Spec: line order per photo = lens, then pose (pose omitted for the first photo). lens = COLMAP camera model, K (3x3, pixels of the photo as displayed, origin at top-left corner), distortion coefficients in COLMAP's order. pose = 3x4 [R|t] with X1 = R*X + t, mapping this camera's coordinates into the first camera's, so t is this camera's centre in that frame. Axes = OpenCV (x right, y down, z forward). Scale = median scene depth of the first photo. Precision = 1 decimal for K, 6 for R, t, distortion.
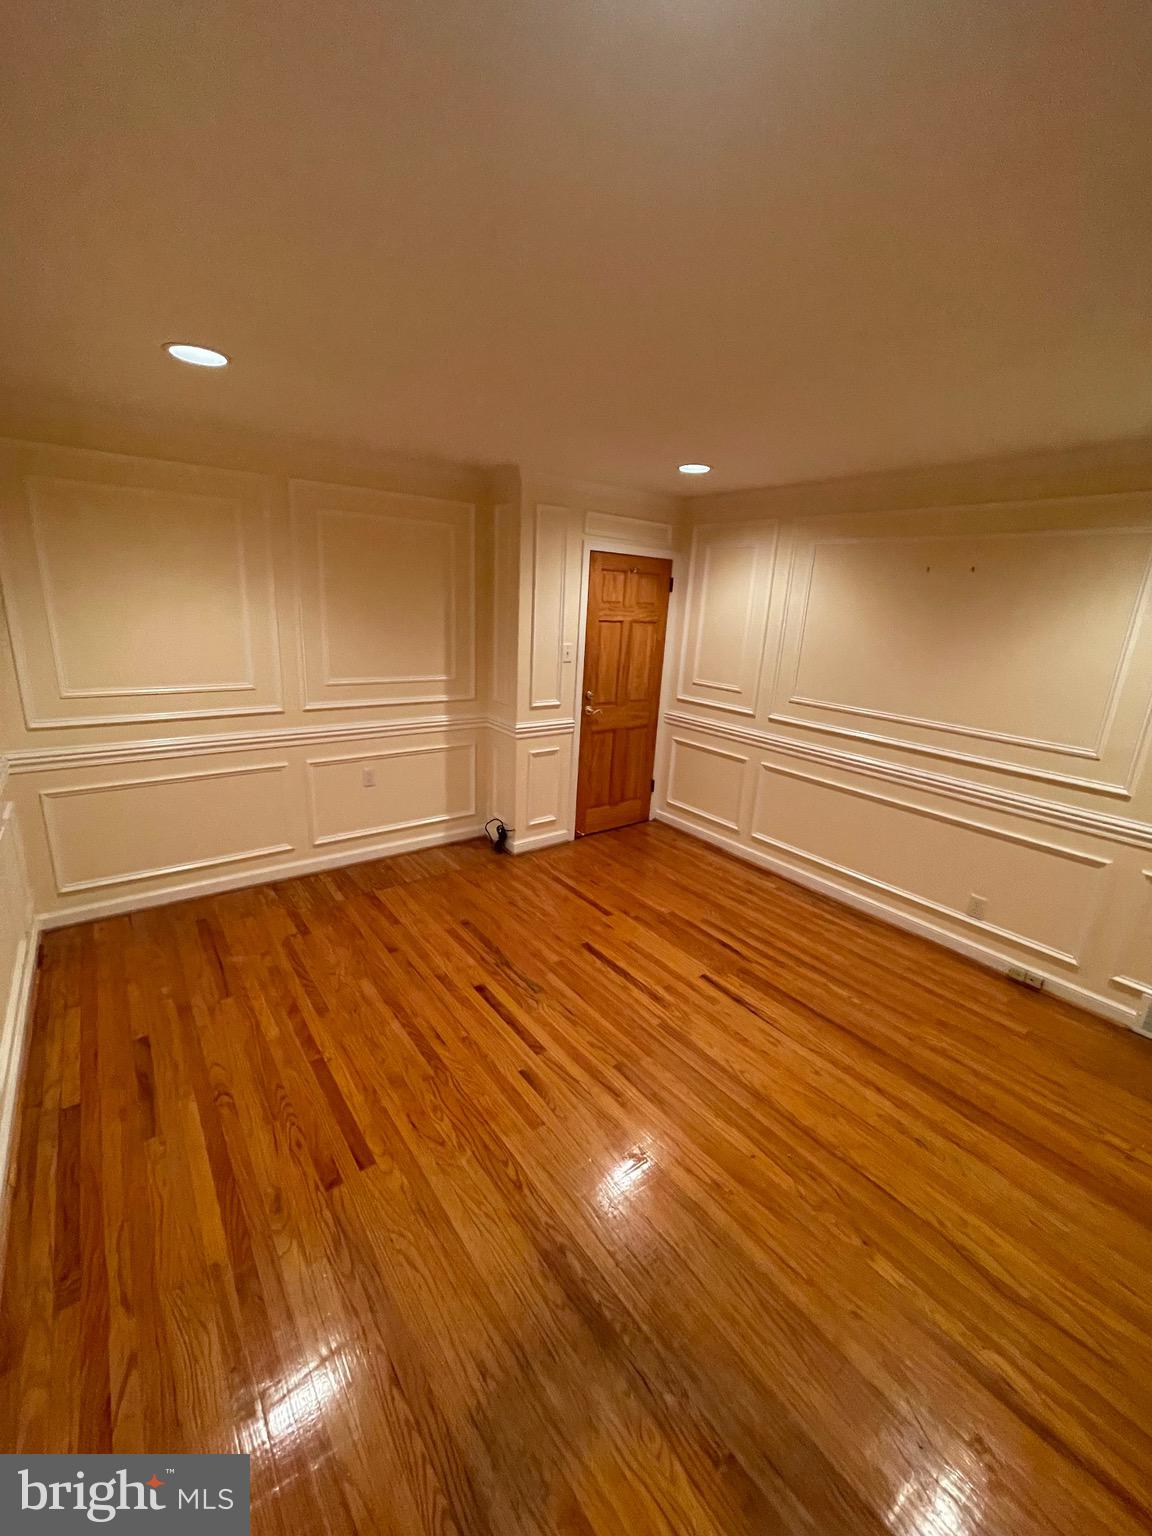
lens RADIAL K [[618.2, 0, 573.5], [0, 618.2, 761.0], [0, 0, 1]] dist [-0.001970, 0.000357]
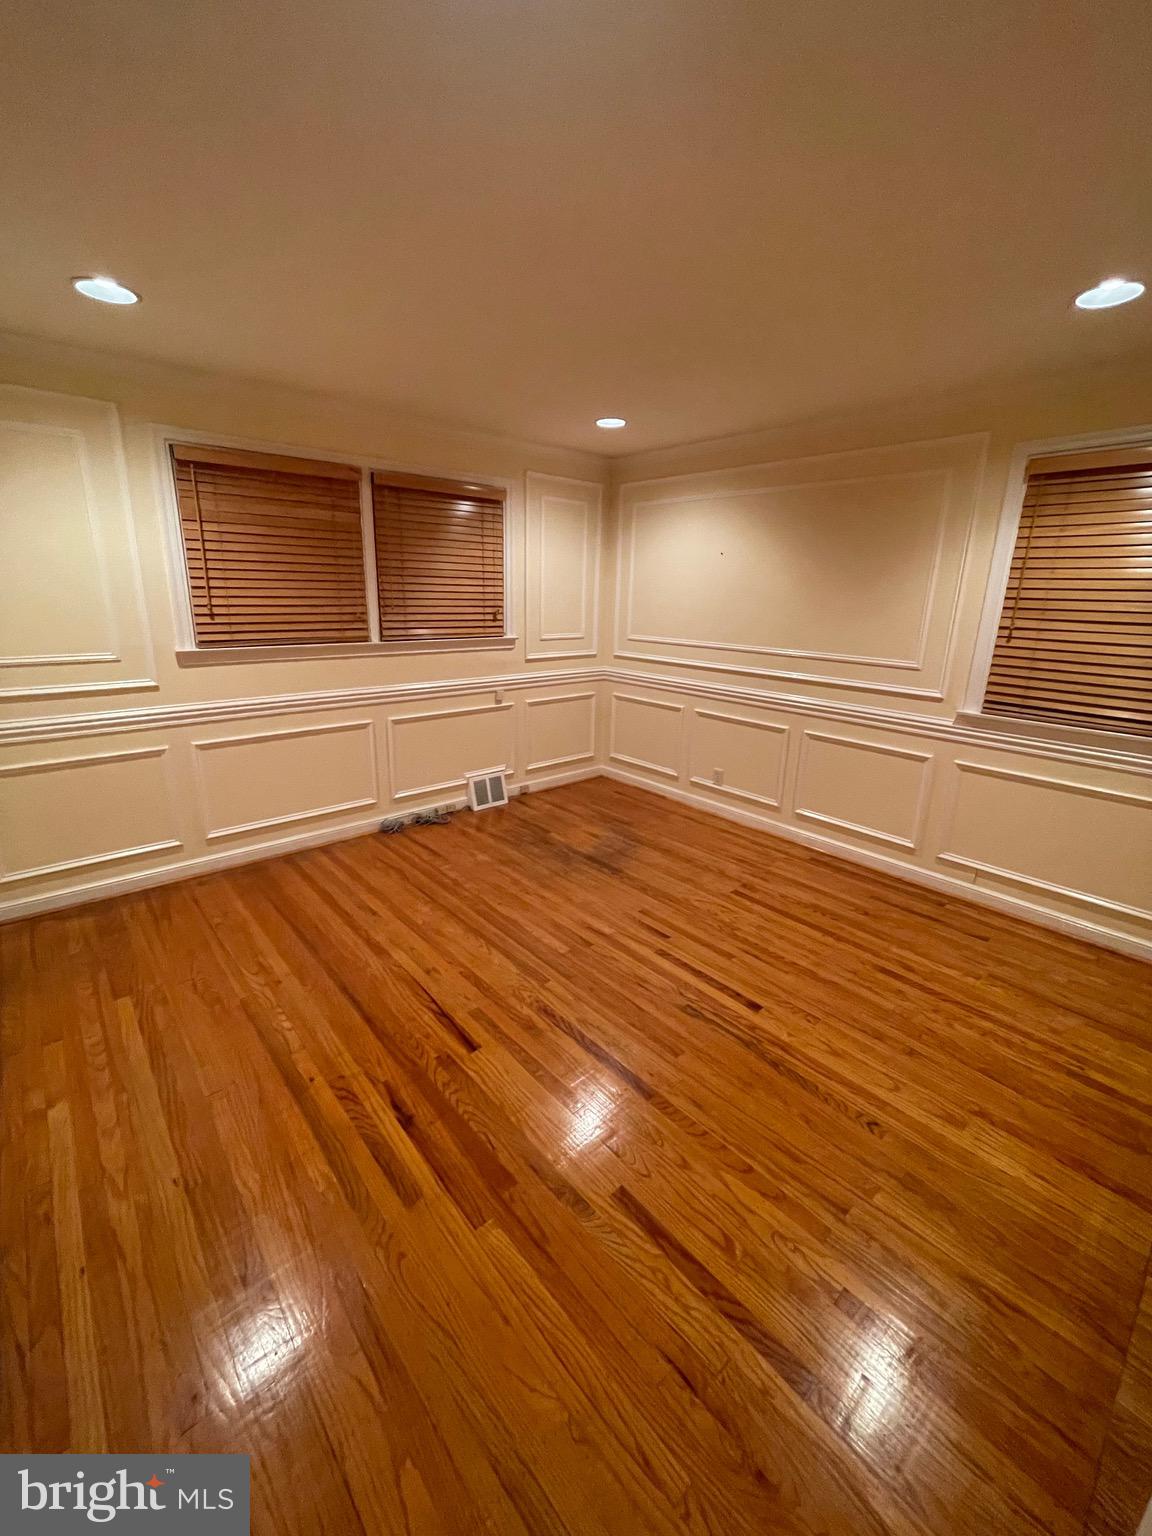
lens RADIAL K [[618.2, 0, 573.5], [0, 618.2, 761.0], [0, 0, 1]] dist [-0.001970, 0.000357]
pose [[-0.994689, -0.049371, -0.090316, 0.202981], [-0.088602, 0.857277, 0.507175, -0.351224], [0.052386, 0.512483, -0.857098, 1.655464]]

_Work order_.
Recast every line of the listing above as a JSON list of strings, one string per line, with blank lines omitted. Leave the pictures out of your answer.

_Result of this exercise_.
[
  "Spec: line order per photo = lens, then pose (pose omitted for the first photo). lens = COLMAP camera model, K (3x3, pixels of the photo as displayed, origin at top-left corner), distortion coefficients in COLMAP's order. pose = 3x4 [R|t] with X1 = R*X + t, mapping this camera's coordinates into the first camera's, so t is this camera's centre in that frame. Axes = OpenCV (x right, y down, z forward). Scale = median scene depth of the first photo. Precision = 1 decimal for K, 6 for R, t, distortion.",
  "lens RADIAL K [[618.2, 0, 573.5], [0, 618.2, 761.0], [0, 0, 1]] dist [-0.001970, 0.000357]",
  "lens RADIAL K [[618.2, 0, 573.5], [0, 618.2, 761.0], [0, 0, 1]] dist [-0.001970, 0.000357]",
  "pose [[-0.994689, -0.049371, -0.090316, 0.202981], [-0.088602, 0.857277, 0.507175, -0.351224], [0.052386, 0.512483, -0.857098, 1.655464]]"
]